**DATA IN THIS EXERCISE**:

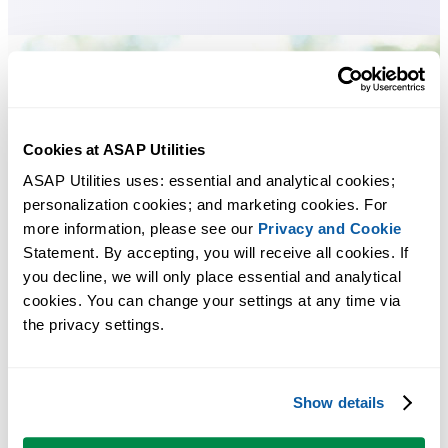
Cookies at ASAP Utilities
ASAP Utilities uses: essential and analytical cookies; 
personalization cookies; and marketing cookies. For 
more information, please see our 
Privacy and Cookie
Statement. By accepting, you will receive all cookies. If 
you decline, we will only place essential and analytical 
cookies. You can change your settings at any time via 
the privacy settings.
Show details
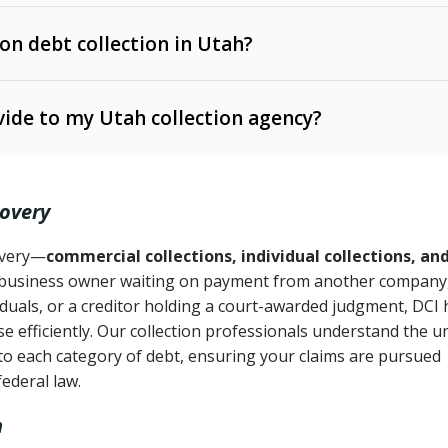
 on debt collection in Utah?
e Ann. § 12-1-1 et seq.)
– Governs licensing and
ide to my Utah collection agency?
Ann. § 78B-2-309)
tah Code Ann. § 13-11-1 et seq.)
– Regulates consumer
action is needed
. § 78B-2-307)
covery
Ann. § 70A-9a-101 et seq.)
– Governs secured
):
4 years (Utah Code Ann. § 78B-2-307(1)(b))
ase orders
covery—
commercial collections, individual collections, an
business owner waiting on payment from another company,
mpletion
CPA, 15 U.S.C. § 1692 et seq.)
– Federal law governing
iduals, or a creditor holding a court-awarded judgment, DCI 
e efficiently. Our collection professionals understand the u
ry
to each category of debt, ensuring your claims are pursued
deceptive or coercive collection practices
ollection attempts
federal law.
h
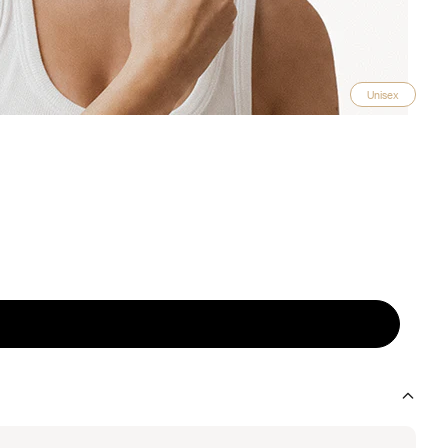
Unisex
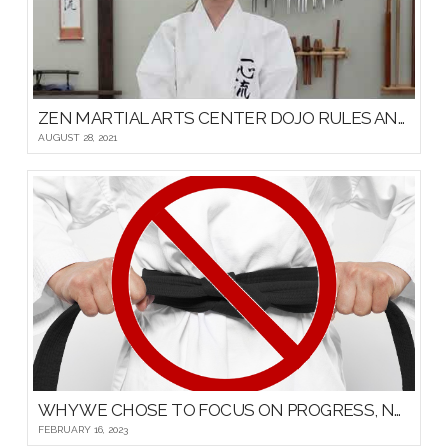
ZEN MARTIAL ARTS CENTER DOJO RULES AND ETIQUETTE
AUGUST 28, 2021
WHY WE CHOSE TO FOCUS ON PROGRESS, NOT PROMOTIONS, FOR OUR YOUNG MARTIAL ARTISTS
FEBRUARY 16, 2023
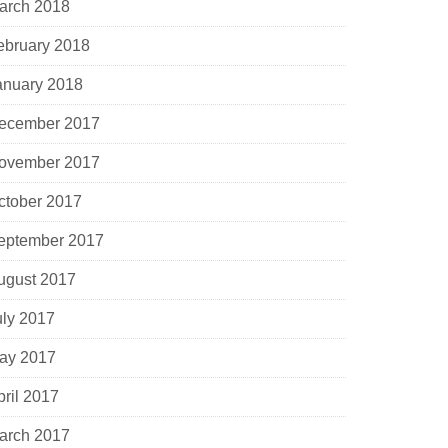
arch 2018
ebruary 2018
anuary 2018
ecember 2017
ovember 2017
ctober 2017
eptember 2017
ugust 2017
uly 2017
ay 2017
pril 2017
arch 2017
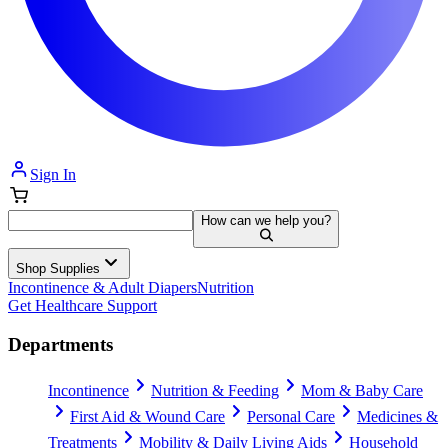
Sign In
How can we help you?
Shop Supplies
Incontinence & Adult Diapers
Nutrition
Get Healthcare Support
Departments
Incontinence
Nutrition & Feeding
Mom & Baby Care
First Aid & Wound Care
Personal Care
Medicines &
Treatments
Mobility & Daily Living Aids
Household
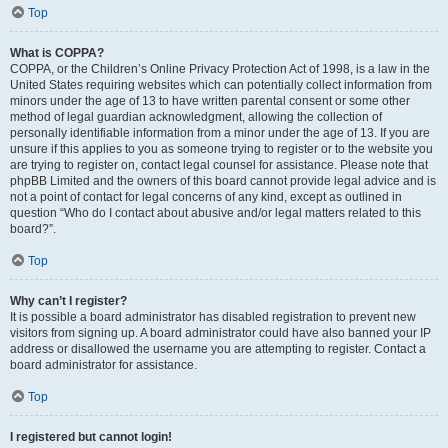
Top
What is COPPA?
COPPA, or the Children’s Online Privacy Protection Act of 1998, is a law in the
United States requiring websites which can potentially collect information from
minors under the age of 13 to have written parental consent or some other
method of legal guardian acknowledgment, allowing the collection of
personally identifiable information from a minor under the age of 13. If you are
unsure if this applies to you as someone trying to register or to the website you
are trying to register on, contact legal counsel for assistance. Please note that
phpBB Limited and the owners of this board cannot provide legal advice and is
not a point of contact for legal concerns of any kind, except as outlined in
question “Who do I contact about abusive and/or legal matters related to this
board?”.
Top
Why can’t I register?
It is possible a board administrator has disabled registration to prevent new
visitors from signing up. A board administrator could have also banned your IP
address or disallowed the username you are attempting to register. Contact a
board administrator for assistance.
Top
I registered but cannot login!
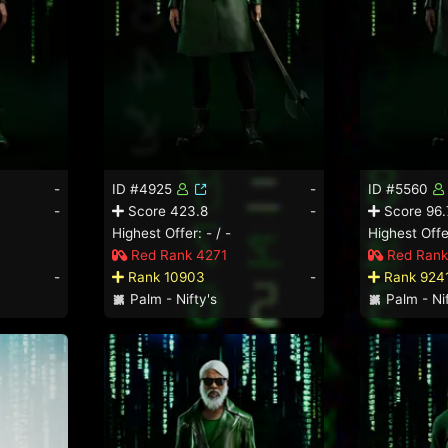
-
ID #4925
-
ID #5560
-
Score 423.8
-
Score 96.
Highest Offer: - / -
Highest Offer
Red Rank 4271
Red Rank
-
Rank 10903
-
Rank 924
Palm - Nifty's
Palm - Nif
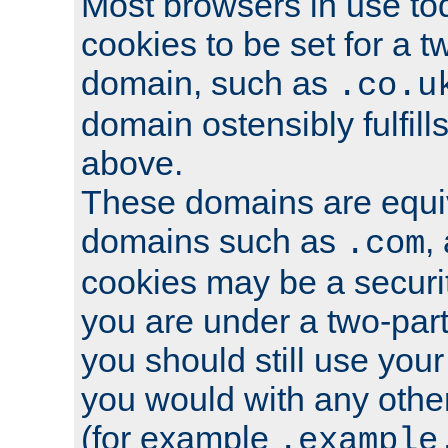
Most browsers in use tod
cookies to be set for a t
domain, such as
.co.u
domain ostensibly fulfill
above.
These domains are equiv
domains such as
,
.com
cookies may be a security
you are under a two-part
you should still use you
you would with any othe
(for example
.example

==

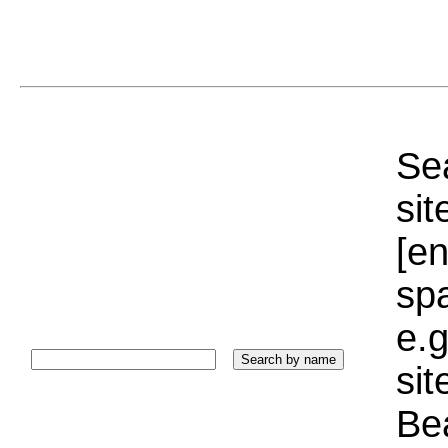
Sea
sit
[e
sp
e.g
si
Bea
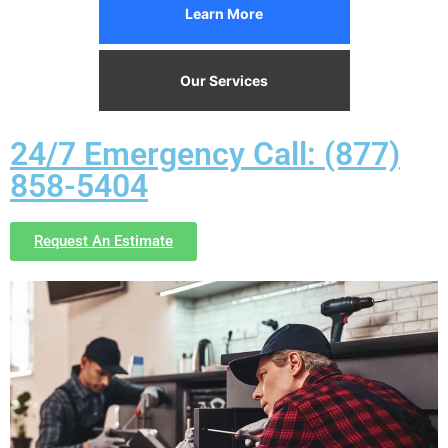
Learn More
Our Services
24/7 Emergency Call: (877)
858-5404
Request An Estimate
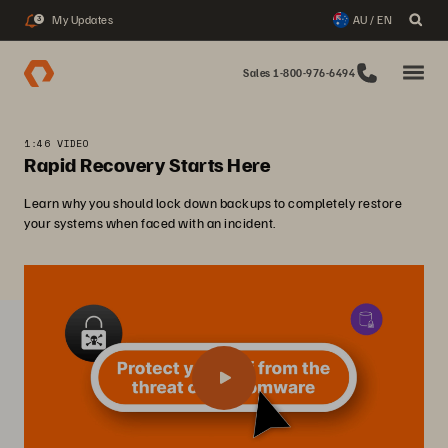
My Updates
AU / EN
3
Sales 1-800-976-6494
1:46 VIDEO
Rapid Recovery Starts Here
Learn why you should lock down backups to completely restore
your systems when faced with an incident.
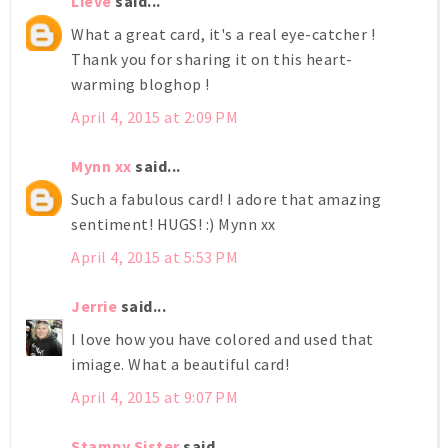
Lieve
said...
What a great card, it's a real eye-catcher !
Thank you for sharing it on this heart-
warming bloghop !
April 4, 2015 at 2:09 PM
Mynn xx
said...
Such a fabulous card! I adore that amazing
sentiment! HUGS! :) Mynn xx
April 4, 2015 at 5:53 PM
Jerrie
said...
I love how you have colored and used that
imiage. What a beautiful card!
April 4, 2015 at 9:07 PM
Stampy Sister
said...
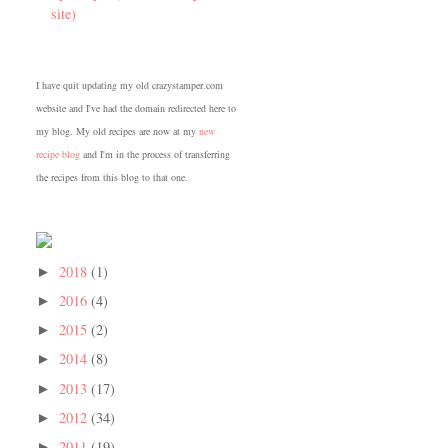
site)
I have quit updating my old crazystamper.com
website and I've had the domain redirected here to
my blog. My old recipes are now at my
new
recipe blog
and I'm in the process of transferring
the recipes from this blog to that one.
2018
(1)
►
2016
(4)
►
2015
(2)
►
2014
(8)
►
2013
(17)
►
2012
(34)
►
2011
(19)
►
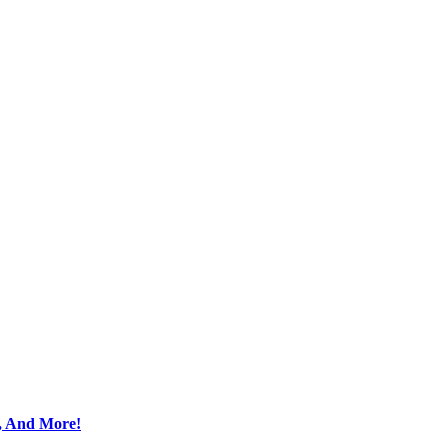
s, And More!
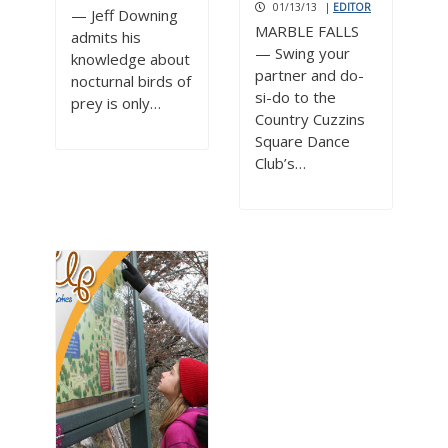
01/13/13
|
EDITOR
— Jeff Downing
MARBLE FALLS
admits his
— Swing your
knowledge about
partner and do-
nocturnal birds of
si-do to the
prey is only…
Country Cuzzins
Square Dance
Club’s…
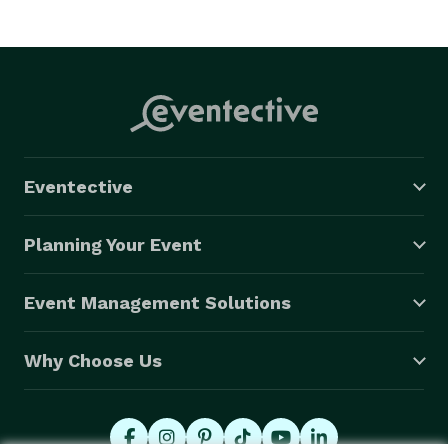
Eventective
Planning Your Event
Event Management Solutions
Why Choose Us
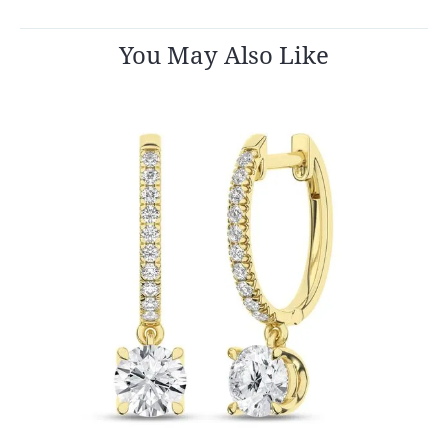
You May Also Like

**WHAT IS EXPECTED**: Copy the lines word for word from the line with "s, And More!" to the line with "You May Also Like", including both of those lines, and leave out the pictures.

**YOUR RESPONSE**:
s, And More!
01/13/13
|
EDITOR
— Jeff Downing
MARBLE FALLS
admits his
— Swing your
knowledge about
partner and do-
nocturnal birds of
si-do to the
prey is only…
Country Cuzzins
Square Dance
Club’s…
Eventective
Planning Your Event
Event Management Solutions
Why Choose Us
You May Also Like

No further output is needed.